RUSSIAN EXPORTS TO DROP

Exports out of the former Soviet Union are also likely to drop in coming months, with falling temperatures in the weeks ahead set to boost domestic demand for home heating.

The closure of waterways to transport fuel oil from refineries to ports, usually from the middle of October, will also cut export volume capacity and make shipments transported via rail more expensive, further reducing supplies and supporting prices.

"You can feel it in October due to the huge inertia of the transport system," one trader said.

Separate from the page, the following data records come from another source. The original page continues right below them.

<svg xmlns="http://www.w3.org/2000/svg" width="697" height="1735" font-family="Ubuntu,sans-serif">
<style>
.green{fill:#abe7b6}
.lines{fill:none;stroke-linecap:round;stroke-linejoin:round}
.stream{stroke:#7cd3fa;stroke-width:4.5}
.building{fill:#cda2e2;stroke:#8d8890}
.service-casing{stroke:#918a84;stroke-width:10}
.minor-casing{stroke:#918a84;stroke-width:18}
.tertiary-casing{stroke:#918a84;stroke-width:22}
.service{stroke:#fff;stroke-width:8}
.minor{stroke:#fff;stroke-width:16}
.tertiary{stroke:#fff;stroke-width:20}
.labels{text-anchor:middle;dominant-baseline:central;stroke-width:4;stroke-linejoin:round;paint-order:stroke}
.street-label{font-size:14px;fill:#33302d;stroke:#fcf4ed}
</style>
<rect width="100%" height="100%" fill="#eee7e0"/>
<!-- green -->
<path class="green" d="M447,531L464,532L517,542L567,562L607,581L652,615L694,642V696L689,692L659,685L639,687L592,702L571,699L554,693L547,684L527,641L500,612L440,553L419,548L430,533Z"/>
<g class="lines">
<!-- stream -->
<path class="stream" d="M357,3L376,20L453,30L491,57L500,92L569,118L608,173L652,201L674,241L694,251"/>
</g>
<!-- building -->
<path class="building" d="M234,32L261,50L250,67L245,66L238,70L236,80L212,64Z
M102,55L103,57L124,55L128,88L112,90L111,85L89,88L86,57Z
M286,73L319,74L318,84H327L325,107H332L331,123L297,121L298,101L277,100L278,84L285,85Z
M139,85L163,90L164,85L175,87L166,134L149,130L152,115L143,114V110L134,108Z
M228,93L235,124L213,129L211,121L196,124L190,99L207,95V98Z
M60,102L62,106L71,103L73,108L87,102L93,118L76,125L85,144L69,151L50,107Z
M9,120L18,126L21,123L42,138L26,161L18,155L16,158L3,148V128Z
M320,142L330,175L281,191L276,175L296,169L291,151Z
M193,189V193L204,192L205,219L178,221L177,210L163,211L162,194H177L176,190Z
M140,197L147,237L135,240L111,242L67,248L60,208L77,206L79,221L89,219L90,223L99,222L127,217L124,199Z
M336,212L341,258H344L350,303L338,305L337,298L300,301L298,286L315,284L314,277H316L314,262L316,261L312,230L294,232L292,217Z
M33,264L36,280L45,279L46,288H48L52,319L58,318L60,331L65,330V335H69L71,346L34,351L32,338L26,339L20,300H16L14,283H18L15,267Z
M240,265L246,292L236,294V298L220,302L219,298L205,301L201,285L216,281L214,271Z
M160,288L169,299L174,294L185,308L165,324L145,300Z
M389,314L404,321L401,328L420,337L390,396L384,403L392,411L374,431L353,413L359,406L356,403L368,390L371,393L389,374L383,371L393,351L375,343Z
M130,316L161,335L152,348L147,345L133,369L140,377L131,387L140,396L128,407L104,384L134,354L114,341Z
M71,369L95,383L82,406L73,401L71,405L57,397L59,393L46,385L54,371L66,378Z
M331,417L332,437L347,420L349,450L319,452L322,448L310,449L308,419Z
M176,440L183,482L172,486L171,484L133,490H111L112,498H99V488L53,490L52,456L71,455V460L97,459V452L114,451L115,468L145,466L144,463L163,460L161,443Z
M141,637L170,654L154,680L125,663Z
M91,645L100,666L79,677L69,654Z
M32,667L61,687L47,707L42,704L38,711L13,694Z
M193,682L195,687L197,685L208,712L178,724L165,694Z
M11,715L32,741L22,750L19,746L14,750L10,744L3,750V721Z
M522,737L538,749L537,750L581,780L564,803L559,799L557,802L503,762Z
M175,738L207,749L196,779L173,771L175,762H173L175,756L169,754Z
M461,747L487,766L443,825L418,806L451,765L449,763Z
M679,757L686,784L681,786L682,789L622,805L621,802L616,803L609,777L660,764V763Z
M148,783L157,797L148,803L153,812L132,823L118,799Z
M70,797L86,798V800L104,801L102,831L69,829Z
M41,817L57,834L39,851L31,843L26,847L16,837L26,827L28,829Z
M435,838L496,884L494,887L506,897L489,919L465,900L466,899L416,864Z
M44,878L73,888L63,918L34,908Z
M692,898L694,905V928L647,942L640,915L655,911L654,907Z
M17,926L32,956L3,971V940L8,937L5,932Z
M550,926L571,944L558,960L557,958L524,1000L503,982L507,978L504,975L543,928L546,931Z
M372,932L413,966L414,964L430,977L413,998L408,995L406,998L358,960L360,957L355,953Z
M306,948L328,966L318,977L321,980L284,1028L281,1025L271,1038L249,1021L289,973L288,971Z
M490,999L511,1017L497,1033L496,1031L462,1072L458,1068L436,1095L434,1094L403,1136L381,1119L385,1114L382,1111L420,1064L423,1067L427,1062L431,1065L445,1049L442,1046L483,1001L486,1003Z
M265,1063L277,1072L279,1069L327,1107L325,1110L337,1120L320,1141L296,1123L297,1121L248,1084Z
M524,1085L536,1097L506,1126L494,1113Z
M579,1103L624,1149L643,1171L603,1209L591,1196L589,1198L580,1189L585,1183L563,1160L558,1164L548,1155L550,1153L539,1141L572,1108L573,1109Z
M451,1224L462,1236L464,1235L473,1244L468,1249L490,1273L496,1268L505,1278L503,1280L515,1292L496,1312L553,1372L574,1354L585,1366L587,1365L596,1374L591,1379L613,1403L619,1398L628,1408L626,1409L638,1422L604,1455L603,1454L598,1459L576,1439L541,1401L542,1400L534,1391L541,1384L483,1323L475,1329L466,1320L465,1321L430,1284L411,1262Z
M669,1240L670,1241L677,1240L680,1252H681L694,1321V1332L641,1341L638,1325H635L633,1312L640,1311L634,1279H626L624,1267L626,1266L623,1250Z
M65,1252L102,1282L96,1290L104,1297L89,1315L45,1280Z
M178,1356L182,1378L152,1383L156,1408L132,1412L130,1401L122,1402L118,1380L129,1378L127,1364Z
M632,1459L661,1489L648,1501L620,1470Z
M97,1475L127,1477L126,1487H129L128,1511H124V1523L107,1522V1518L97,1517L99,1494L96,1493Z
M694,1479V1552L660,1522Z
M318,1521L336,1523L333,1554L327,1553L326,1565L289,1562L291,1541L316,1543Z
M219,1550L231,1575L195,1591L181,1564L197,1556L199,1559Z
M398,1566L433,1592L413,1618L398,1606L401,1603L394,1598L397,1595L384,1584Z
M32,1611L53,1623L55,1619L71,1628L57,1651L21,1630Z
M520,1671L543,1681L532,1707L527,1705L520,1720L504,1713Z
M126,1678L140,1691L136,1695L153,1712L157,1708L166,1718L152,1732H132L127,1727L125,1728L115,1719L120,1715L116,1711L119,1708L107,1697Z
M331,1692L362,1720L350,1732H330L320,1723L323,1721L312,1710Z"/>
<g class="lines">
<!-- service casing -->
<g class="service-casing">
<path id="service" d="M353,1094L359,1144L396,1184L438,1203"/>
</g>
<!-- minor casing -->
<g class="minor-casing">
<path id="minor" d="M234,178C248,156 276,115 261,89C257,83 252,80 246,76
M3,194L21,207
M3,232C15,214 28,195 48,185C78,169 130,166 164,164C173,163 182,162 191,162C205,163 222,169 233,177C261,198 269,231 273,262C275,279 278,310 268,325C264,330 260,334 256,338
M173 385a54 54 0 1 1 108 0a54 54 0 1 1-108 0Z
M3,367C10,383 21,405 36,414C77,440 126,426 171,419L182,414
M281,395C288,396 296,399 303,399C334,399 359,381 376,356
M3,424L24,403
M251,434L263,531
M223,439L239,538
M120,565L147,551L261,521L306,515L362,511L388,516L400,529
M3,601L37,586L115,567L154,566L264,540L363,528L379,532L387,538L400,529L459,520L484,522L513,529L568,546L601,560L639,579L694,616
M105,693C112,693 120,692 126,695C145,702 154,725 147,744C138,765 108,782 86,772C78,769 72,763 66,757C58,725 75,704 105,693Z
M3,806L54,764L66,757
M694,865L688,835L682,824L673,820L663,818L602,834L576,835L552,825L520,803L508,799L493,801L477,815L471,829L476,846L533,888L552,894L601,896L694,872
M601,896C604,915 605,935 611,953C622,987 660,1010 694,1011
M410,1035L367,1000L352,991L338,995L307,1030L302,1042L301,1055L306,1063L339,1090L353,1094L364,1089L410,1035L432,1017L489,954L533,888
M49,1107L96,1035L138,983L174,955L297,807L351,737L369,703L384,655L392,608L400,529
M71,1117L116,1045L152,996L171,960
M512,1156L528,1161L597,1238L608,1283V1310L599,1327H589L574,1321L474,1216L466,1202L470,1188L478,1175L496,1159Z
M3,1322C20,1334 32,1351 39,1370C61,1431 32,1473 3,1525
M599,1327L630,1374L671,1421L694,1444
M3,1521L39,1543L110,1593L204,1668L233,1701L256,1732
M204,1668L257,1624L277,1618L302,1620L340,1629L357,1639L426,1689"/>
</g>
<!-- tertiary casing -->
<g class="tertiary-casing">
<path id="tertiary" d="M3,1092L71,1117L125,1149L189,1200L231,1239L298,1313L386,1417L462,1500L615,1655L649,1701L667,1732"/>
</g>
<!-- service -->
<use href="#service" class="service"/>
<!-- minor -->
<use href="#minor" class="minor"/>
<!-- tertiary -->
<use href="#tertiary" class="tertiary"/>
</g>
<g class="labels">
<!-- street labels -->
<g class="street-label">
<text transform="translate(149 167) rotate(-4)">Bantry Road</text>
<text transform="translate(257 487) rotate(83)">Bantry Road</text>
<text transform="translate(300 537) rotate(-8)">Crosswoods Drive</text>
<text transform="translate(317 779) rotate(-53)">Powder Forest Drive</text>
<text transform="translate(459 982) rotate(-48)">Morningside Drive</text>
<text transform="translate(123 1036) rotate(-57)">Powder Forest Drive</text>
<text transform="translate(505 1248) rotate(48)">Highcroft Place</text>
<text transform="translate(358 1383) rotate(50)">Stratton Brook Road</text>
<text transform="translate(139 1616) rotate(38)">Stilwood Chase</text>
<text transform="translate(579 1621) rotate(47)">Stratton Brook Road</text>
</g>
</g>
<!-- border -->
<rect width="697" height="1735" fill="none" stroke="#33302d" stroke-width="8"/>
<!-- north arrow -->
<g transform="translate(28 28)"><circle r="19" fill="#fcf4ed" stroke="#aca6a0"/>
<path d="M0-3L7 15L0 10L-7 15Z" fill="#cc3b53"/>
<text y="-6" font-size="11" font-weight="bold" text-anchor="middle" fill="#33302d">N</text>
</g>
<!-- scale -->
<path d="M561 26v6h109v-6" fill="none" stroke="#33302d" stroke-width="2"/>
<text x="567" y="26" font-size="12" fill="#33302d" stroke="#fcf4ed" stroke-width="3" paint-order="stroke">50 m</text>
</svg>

Still, limited opportunities to export fuel oil profitably to Asia amid a dearth of demand from China may slow any upturn.

Prolonging the regional glut, some sellers of FSU fuel oil said they plan to export similar volumes in September as they have been this month.

The paper spread between Singapore high sulphur fuel oil cargoes and ARA barges was pegged by brokers at about $26 on Tuesday. The arbitrage was at best marginal, with the spread at about $27.50, when Koch booked its VLCC last week.

As well as Koch's vessel, two 130,000-tonne tankers were also provisionally booked at the end of last week to work the route. The vessels were subsequently failed.

The ship booked by Koch last week was the first such spot arbitrage cargo in a month fixed to work the route from Europe to Asia. Koch also provisionally booked a second VLCC for September 11 loading, and subsequently failed that one.

Tintrade's VLCC would have no impact on supplies heading to the ARA region, with fuel oil in storage tanks in Denmark used to fill the vessel, traders said.

"Asian buyers are keeping their heads down," a trader said. "There is poor demand and plenty of offers from the U.S. Gulf coast and the Caribbean."